The only competition is with oneself, of course. So this is rather a big deal for me. Last year my marks were constantly up and down. But now my highest essay mark in years 1 and 2 – 75 – has been my lowest essay mark in year 3.
It hasn’t been without obstacles, either. The work became more difficult (four modules rather than three, all at level 6 difficulty, as opposed to level 5 last year). Plus Dad passed away in February. It’s Father’s Day this weekend. I wish I could tell him how I’ve done.
The secret behind this improvement is, I’m afraid to say, very boring. It’s putting the hours in, and then spreading the hours across as many days as possible, so you don’t go too long without doing that kind of work. A couple of tutors have now approached me to consider doing an MA. Assuming I can get the fees covered by some sort of scholarship (which now looks possible) I think that’s what I’ll do. Till then, I have one more year of the BA to concentrate on.
* * *
In the evening: to Birkbeck in Gordon Square once more, for a talk by the writer and illustrator Joanna Walsh, aka Badaude. She discusses her stories in the collection Fractals, along with the campaign ‘#readwomen2014’, which she instigated to encourage people to read more female authors.
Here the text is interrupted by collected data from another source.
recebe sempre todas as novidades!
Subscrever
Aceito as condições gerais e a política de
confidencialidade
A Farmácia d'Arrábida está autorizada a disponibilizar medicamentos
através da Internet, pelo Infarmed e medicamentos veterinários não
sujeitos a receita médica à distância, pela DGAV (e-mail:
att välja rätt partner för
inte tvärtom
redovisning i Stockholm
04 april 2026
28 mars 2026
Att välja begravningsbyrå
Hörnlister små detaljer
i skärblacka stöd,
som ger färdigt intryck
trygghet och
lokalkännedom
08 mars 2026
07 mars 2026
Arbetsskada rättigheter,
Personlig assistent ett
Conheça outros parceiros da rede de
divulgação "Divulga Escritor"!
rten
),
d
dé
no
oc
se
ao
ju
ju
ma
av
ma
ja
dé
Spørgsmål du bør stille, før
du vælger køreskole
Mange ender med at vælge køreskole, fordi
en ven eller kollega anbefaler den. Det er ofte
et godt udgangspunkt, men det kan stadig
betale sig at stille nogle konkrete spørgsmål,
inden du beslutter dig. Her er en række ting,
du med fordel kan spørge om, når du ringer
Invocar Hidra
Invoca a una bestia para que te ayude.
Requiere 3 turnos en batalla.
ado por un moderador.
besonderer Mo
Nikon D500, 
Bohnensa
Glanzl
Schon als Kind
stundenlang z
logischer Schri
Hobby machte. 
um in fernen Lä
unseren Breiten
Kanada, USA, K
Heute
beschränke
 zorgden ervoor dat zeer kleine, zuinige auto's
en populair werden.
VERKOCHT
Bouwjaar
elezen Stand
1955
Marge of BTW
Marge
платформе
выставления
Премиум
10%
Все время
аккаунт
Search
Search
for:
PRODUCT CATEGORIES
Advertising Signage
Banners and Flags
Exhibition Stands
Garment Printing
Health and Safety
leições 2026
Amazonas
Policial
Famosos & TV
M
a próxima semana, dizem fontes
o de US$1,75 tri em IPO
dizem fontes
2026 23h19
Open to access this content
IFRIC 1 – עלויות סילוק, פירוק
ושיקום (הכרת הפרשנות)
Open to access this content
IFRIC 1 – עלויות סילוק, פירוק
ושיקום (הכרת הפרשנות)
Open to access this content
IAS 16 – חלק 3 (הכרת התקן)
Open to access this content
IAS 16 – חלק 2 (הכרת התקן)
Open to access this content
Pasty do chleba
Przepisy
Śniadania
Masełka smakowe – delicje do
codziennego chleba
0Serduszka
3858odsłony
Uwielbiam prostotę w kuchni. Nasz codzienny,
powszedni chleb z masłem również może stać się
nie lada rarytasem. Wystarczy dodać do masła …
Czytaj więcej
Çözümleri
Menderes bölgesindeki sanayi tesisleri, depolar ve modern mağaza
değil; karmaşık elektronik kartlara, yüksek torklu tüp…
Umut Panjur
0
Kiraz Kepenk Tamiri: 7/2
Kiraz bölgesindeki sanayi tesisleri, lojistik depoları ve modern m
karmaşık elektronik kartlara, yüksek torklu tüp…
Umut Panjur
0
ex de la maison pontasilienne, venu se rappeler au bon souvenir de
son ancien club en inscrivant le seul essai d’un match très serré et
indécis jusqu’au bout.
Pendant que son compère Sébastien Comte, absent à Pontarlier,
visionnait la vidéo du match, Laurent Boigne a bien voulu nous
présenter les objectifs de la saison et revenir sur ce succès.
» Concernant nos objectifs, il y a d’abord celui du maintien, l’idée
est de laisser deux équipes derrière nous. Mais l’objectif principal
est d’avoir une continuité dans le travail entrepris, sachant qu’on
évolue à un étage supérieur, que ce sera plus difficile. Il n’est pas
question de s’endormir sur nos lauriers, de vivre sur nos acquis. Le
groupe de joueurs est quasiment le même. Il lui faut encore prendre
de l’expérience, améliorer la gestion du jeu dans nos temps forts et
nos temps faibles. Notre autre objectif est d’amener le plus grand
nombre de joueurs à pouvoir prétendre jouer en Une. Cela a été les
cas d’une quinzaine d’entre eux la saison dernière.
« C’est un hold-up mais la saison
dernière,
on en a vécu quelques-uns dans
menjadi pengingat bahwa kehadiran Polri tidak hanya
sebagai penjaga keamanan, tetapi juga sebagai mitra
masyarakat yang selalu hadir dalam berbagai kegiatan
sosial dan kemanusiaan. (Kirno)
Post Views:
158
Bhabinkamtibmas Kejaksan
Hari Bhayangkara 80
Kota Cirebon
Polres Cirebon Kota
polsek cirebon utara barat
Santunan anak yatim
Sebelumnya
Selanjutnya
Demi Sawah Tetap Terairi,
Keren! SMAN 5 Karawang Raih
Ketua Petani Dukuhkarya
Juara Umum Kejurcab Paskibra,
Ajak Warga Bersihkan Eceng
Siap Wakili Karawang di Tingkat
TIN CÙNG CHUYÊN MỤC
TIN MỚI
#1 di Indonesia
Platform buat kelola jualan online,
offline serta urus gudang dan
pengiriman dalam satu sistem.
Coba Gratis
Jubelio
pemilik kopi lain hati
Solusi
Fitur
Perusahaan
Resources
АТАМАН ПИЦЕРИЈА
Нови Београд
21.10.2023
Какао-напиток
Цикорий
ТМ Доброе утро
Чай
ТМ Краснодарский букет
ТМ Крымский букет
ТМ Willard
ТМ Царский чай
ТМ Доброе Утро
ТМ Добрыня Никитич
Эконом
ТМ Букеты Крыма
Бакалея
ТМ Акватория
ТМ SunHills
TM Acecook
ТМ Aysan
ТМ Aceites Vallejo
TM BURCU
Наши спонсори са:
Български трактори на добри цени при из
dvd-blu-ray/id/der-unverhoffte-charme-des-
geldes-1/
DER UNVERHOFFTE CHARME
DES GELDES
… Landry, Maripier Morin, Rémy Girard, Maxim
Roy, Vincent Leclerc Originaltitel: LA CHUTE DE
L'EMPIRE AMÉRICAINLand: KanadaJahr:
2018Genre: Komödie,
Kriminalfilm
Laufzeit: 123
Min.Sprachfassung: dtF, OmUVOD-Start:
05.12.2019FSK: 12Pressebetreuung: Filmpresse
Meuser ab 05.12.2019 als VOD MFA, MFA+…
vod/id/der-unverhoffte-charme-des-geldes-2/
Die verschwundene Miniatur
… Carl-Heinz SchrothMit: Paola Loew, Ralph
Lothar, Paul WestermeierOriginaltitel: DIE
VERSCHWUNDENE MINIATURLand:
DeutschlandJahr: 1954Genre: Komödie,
I ask Ms W about a tale of gendered publishing that’s always fascinated me: how Joanna Rowling was forced to adopt the androgynous ‘J.K.’ by her publisher, because they believed boys didn’t read books by girls (so much for Rosemary Sutcliff). She even had to invent the ‘K’ part of her name, because she had no middle name in real life. Ms Walsh points out how the recent Hunger Games books sold in huge amounts to boys, despite the author’s name being Suzanne Collins. So things have changed for the better there.
* * *
Friday 17th June 2014. Every time the World Cup comes around it seems more popular than ever. This is despite the inelegant millionaires of the England team still refusing to be any better at kicking a ball about than me.
[I write this up on Saturday afternoon to the sound of football too. A couple of boys are kicking a ball about in the road, despite cars passing every few minutes. I’m tempted to open the window and shout, ‘ISN’T THERE ENOUGH FOOTBALL ABOUT ALREADY?’]
Today I’m standing on one of the Northern Line platforms at Euston. As usual I glance at the dot-matrix board, which says how long the next train will be. Something new today, though. The bottom of the board clears, indicating that it is probably about to flash the words ‘NEXT TRAIN APPROACHING’. In fact it announces the latest score of Mexico v Cameroon.